19 A note on security

  1. Although pandoc itself will not create or modify any files other than those you explicitly ask it create (with the exception of temporary files used in producing PDFs), a filter or custom writer could in principle do anything on your file system. Please audit filters and custom writers very carefully before using them.

  2. Several input formats (including HTML, Org, and RST) support include directives that allow the contents of a file to be included in the output. An untrusted attacker could use these to view the contents of files on the file system. (Using the --sandbox option can protect against this threat.)

  3. Several output formats (including RTF, FB2, HTML with --self-contained, EPUB, Docx, and ODT) will embed encoded or raw images into the output file. An untrusted attacker could exploit this to view the contents of non-image files on the file system. (Using the --sandbox option can protect against this threat, but will also prevent including images in these formats.)

  4. If your application uses pandoc as a Haskell library (rather than shelling out to the executable), it is possible to use it in a mode that fully isolates pandoc from your file system, by running the pandoc operations in the PandocPure monad. See the document Using the pandoc API for more details. (This corresponds to the use of the --sandbox option on the command line.)

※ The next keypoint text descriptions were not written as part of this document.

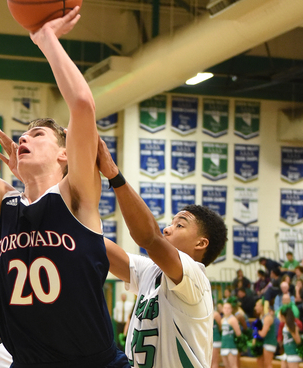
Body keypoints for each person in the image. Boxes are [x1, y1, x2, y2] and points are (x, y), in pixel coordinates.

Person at [0, 0, 127, 367]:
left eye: (38, 135)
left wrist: (46, 39)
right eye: (23, 135)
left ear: (64, 154)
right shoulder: (3, 204)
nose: (24, 138)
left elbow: (82, 106)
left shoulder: (77, 195)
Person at [87, 138, 227, 368]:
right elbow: (95, 244)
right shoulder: (150, 271)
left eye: (180, 225)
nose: (168, 228)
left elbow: (149, 238)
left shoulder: (195, 278)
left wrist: (114, 175)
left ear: (201, 244)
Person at [254, 299, 278, 368]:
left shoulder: (268, 318)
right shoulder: (262, 317)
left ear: (262, 307)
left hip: (269, 342)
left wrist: (256, 331)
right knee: (260, 361)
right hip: (264, 342)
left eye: (257, 306)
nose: (255, 308)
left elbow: (263, 333)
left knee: (268, 364)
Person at [221, 302, 241, 368]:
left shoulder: (233, 319)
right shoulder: (222, 320)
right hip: (224, 345)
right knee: (226, 366)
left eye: (228, 308)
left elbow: (238, 333)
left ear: (231, 309)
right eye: (225, 308)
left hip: (231, 345)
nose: (226, 310)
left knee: (233, 365)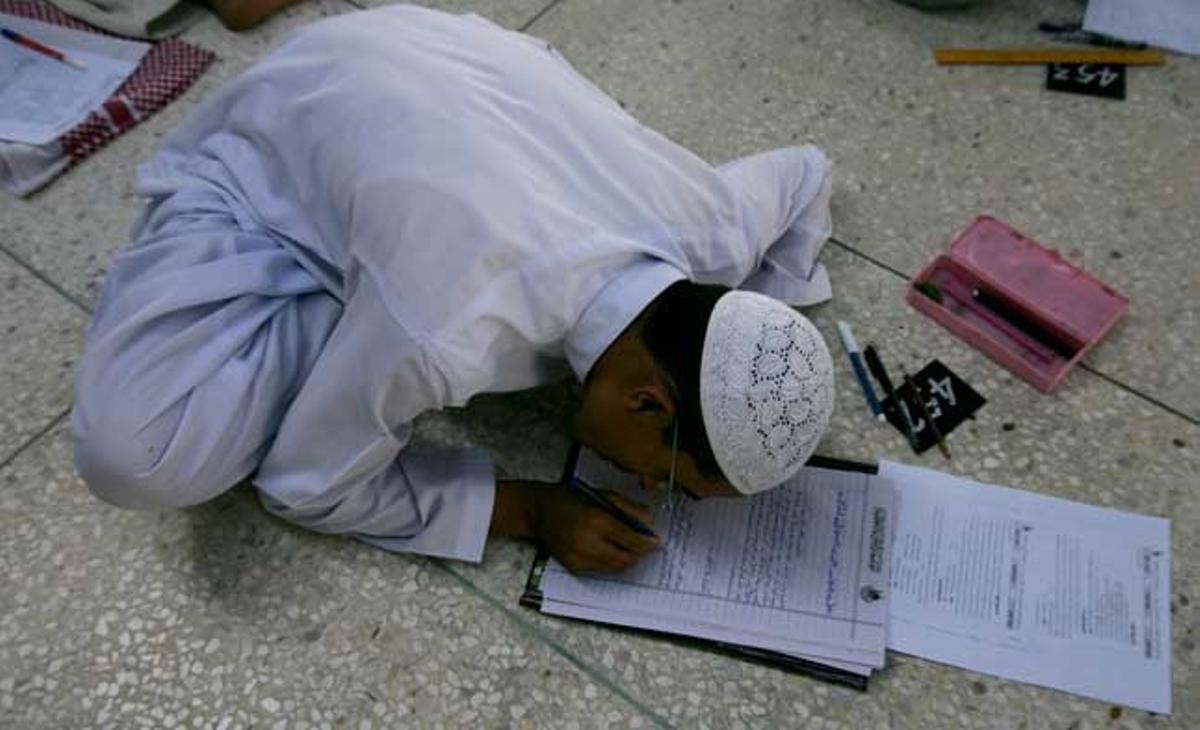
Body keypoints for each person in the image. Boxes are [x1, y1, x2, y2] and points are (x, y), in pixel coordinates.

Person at [72, 5, 837, 574]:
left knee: (391, 292)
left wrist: (764, 313)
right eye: (659, 476)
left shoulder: (718, 229)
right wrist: (528, 510)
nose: (641, 485)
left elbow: (809, 172)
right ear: (647, 403)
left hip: (421, 61)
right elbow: (306, 484)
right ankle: (327, 269)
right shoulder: (450, 328)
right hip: (277, 139)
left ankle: (366, 261)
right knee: (135, 457)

  5. Pandoc’s parsers can exhibit pathological performance on some corner cases. It is wise to put any pandoc operations under a timeout, to avoid DOS attacks that exploit these issues. If you are using the pandoc executable, you can add the command line options +RTS -M512M -RTS (for example) to limit the heap size to 512MB. Note that the commonmark parser (including commonmark_x and gfm) is much less vulnerable to pathological performance than the markdown parser, so it is a better choice when processing untrusted input.

  6. The HTML generated by pandoc is not guaranteed to be safe. If raw_html is enabled for the Markdown input, users can inject arbitrary HTML. Even if raw_html is disabled, users can include dangerous content in URLs and attributes. To be safe, you should run all HTML generated from untrusted user input through an HTML sanitizer.